Scandale Kerviel, crise de subprimes, scandale Leeson ... Un homme, une décision ... des pertes colossales, une crise sans précédent. Mais comment diable est-ce possible ?
Les approches économiques et financières classiques peinent à apporter des réponses à ces évènements, notamment dans une finance gérée par des acteurs irrationnels et en interdépendance (c'est-à-dire supposant des comportements de groupe, les actions de l'un des acteurs ayant une influence sur le comportement des autres) La neuroéconomie se pose alors comme un nouvel outil en terme de compréhension des dysfonctionnements à l'origine des crises économiques. Cette discipline - dont le nom apparaît pour la première fois dans les années 2000 sous la plume de Paul Glimcher - étudie les bases cérébrales des prises de décisions économiques et financières. Elle suppose un rôle phare des émotions dans la prise de décision, à l'inverse des théories classiques prenant pour hypothèse une totale rationnalité des acteurs du marché.
Une étude récemment publiée dans ce domaine établit ainsi une relation entre instabilité boursière et état émotionnel des traders, se traduisant par exemple par une prise de risque accrue.
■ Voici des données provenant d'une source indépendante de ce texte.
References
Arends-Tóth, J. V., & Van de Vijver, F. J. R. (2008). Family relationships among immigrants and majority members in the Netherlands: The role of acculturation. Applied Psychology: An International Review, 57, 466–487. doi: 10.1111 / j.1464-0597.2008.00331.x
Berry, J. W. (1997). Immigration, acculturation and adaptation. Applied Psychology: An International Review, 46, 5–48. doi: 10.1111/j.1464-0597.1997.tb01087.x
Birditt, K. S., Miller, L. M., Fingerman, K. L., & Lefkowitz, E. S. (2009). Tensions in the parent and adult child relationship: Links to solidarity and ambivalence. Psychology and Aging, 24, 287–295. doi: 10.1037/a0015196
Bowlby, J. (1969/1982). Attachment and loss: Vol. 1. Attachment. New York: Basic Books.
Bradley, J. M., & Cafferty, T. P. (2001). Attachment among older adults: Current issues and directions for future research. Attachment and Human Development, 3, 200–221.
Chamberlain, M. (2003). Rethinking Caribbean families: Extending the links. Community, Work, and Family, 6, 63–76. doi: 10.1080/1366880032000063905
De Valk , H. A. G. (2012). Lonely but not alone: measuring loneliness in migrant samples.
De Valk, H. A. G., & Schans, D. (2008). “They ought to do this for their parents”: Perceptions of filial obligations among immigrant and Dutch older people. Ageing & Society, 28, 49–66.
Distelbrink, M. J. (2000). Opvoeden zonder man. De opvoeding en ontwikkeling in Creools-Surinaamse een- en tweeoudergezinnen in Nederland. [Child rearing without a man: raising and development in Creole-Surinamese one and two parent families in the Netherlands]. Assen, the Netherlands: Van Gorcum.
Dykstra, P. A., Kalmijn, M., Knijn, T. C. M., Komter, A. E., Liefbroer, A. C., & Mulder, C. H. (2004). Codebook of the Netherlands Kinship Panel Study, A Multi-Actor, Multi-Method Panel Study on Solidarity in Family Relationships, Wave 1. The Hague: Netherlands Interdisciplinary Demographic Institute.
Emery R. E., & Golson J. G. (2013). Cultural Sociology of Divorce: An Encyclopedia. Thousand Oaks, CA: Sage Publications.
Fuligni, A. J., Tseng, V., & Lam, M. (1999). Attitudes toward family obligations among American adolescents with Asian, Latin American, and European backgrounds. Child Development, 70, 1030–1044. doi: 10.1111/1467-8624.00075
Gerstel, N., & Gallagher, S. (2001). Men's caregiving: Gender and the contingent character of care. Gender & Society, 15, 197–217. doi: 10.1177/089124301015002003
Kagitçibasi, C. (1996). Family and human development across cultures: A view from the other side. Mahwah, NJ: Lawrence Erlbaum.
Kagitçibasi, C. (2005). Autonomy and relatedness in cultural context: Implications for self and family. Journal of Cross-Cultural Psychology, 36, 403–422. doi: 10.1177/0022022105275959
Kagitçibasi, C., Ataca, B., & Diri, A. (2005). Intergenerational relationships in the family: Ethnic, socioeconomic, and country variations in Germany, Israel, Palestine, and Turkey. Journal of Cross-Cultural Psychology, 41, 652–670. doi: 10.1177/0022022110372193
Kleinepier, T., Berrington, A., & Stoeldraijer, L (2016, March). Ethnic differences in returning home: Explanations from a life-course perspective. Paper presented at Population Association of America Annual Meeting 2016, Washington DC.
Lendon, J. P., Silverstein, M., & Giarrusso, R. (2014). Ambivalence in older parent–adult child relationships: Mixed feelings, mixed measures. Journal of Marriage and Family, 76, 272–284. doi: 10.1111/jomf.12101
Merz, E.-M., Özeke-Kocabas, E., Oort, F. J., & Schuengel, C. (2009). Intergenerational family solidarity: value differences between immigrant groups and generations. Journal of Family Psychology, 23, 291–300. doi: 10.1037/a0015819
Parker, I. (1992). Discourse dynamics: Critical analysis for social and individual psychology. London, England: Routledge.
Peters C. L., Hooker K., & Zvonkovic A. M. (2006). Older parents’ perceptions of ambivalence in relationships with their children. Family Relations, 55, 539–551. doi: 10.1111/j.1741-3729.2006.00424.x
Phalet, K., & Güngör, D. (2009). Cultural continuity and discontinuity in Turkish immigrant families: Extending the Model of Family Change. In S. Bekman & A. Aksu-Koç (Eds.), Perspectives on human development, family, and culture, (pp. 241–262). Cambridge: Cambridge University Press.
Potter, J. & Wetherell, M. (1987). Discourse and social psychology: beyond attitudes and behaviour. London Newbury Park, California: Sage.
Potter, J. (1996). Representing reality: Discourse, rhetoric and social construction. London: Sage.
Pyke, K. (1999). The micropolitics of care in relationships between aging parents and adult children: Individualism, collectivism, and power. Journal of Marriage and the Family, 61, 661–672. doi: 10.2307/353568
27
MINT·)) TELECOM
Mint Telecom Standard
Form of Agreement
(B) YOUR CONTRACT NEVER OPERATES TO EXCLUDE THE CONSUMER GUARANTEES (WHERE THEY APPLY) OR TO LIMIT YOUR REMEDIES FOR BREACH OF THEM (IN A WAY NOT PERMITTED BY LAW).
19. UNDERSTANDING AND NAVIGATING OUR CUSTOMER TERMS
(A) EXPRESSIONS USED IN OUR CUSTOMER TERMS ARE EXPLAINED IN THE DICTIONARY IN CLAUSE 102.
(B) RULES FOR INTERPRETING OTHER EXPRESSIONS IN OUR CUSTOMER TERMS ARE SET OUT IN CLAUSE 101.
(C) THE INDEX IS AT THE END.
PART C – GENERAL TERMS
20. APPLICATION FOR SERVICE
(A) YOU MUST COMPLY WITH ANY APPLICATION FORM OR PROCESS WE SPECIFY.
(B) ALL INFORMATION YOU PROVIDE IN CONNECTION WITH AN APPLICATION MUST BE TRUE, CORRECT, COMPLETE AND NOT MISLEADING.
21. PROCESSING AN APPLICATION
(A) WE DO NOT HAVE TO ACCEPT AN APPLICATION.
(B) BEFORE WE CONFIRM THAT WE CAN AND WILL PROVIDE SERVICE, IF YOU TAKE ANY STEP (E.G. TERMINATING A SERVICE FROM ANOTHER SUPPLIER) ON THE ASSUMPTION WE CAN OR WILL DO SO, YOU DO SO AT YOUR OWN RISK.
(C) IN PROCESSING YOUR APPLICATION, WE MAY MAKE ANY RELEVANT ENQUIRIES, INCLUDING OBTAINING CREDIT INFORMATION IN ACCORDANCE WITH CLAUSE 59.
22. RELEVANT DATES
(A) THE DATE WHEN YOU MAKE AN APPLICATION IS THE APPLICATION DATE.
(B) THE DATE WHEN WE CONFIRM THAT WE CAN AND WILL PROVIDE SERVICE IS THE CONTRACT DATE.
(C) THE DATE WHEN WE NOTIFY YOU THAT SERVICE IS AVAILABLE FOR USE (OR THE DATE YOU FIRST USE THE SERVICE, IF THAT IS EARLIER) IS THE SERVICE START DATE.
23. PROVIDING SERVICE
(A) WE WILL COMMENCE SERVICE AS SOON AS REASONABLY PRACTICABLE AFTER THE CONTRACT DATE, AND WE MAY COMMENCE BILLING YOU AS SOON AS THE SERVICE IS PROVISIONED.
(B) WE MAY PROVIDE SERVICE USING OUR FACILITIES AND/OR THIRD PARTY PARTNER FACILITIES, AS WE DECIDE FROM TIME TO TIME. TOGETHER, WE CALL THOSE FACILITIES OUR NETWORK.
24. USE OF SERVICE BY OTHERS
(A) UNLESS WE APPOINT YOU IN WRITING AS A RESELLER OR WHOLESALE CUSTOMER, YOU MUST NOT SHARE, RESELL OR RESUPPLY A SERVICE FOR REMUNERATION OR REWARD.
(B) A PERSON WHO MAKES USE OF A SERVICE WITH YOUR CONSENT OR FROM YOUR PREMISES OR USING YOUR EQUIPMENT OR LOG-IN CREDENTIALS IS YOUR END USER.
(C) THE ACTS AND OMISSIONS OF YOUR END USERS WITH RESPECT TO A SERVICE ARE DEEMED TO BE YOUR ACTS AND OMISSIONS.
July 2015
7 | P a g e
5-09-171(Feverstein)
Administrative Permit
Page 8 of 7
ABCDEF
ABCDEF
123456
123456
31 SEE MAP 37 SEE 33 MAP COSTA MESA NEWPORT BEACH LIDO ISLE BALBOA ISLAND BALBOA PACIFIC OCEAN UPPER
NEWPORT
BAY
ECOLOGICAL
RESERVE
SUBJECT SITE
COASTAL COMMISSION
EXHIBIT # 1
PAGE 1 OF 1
Si l'on étudie la chronologie de l''affaire Kerviel - qui avait entrainé la perte recorde de 5 milliards d'euros à la Société Générale -, force est de constater qu'elle intervient en 2008, période de forte instabilité boursière. Mais revenons à l'aspect purement cérébral et biologique de la chose. Comment peut-il y avoir une relation entre état des marchés et émotions des traders?
La littérature foisonne d'articles à ce sujet. L'une des études les plus célèbres reporte ainsi une corrélation entre taux de testostérone et de cortisol (hormone de stress) et volatilité des marchés. Une seconde montre des réactions émotionnelles supérieures chez les traders expérimentés, comparés aux jeunes arrivants, face à des évènements aléatoires. Une troisième explicite le lien entre circuit de la récompense au niveau cérébral et investissements. Ainsi, le sentiment de récompense est accru lors d'investissements à haut risque par rapport au même investissement dans une situation à faible risque. Enfin, les émotions négatives ressenties lors d'une perte sont supérieures aux sensations de plaisir ressenties lors du gain de la même somme (La perte de 100 euros entrainera une sensation négative. La même intensité en terme d'émotion positive sera ressentie si vous gagnez 200 euros). La biologie peut donc, via des circuits hormonaux et émotionnels, conduire à des prises de risques de risques inconsidérés.
Revenons-en au scandale Kerviel. La neuroéconomie apporte un regard nouveau sur l'emballement de la machine. La perte initiale d'un premier milliard s'est soldée par une série de décisions hasardeuses, prises sous le coup de l'émotion, d'une volonté irrationnelle de réparer certaines erreurs ... aboutissant à une perte finale de 5 milliards.
La compréhension de certains des mécanismes biologiques à l'origine des dysfonctionnements financiers apporte donc un éclairage nouveau sur la gestion du risque au sein des marchés. A l'échelle individuelle, la prise de conscience du rôle des émotions - individuelles et collectives - sur la décision et l'investissement pourrait permettre de réguler le phénomène.
C'est tout du moins ce que se plaît à croire la neuroéconomie ... avec comme chef de file le best-seller de Jason Zweig : Your Money and Your Brain: How the New Science of Neuroeconomics Can Help Make You Rich.